As you said, it’s really not obvious but for us it was a decision made since the previous film, The Dead and the Others” where we started working with 16mm. There’s something really practical about it and we have a thrust in the material, in the camera, in the film as it’s a technology that hasn’t changed that much over decades, and is resilient to warmth, humidity and dust. And with the rampant evolution of digital cameras technology, we wanted that atemporal aesthetic that film has, from the Technicolor era, all the ethnographic films from Jean Rouch etc. Because we are dealing with a reality that it’s very ancient in a way. Although they resist in very modern ways and are very contemporary, the Krahô rely on very old techniques of dealing with their environment. 

The film is incredibly rich both in image as in sound, giving depth to the forest by adding a wide variety of sound textures. What was your approach?

It’s a big construction and we barely used direct sound. We added lots of layers of things that were recorded separately. Sound is a sort of second shooting period that is often dealt with when the camera is off. It conveys and explores the way in which they perceive reality. Just like us in a modern city, one can feel the time of the day and what is happening around through sound: a police siren, the bells of a church or just a construction site nearby. In that same manner they have a very deep interpretation of the forest through sound. There are birds, for example, that announce death or a disease or how the river sounds tells you the moment of the day. So we add layers that for us Western viewers are probably just sensations. But for them it is storytelling, they are making an interpretation of what’s happening, because the forest is so obviously alive to them.

The film is highly coherent in its language while asking audiences to observe actively. When it came to direction, what were your most important guidelines?  

Even if we’ve had a very close relationship with the tribe for over a decade and our process is very intimate, we are still foreigners. So this immediately brings the question of distance, which I think it’s very important in cinema because it’s not only [a question of] the aesthetics of compositions, but it’s really about how close you can be at a certain moment and how can you interfere in what’s going on? So once you get these precious moments which are pure improvisation from them, even if you feel the filmmaking urge of taking a close up or a strong reverse shot, it’s not the moment to interfere but to let go and understand the privilege that we have to be here and witness this very intimate conversation. On the other hand, sometimes you’re doing fiction so you play with everything you have. But the reality that you’re filming dictates how you approach it.
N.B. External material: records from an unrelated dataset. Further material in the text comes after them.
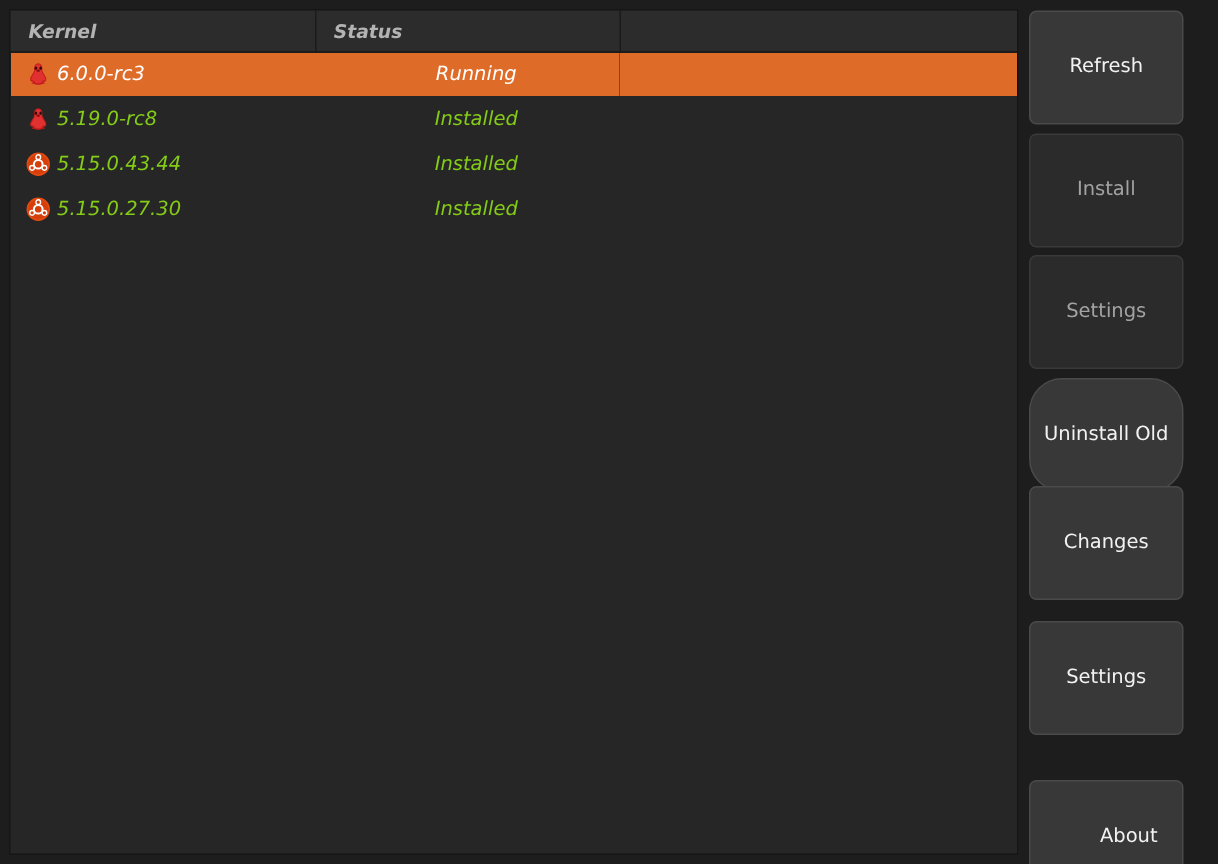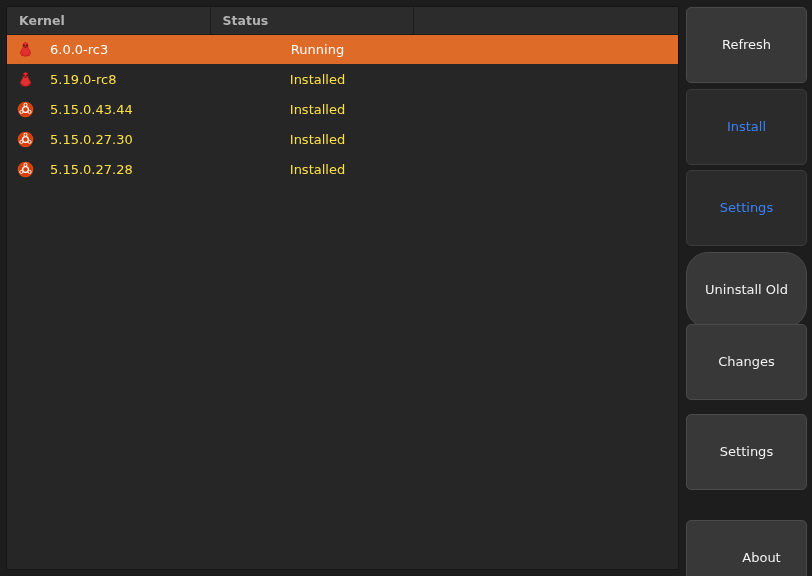--- a/index.html
+++ b/index.html
@@ -42,6 +42,7 @@
     width: 100%;
     border-collapse: collapse;
     table-layout: fixed;
+    font-style: italic;
   }
 
   table.kernel-table col.c-kernel { width: 203px; }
Your film echoes points made in Latin American cinema yet rarely heard: Marta Rodriguez’s “Our Voice of the Earth, Memory and Future” pointed out how politically conscious Indigenous communities have becomes down the decades and what a grave mistake it is for its countries to ignore them, or dismiss them as naive or ignorant. Could you expand on this? 
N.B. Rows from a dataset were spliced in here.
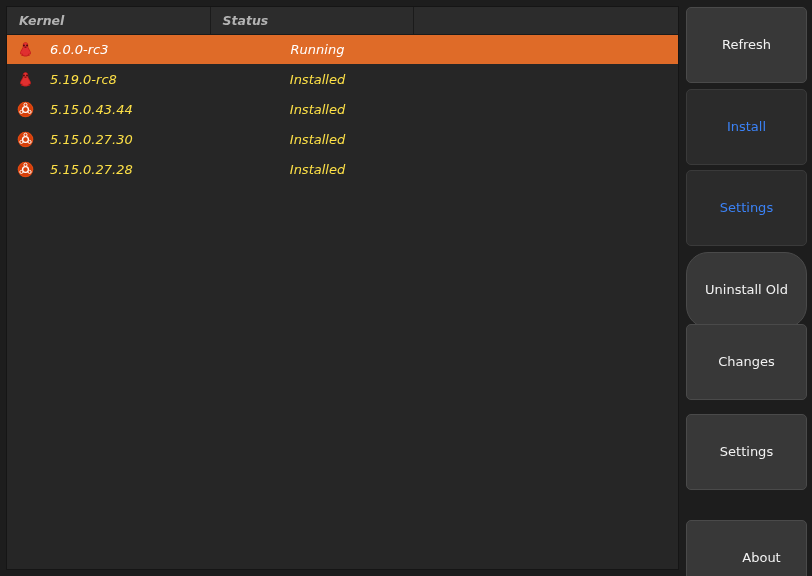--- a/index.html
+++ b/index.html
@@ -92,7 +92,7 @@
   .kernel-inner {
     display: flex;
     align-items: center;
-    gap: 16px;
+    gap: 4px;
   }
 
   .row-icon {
Just five centuries ago, before the colonization, there’s a clearer geographical and cultural continuity across America that was broken and left the indigenous communities as sort of archipelagos across the continent. And yet nowadays through technology they are building new connections amongst each other. it’s a subversion of the non-Indigenous language and technology in favor of their own ambitions, goals and cosmologies. So they are really occupying a central position in connections between past and future and tradition in modernity. They are aware of this. that the struggles are no longer five guys, they know that they have to occupy institutions, the streets, that they have to make connections with people from the suburbs of big cities, LGBTQ communities.. They are not isolated. They are protecting the forest, but reinventing forms of resistance. The anti-colonial battle against extractivism is continuously being renovated in more radical and aggressive forms of methods of resistance. This is something that we wanted to put in the film.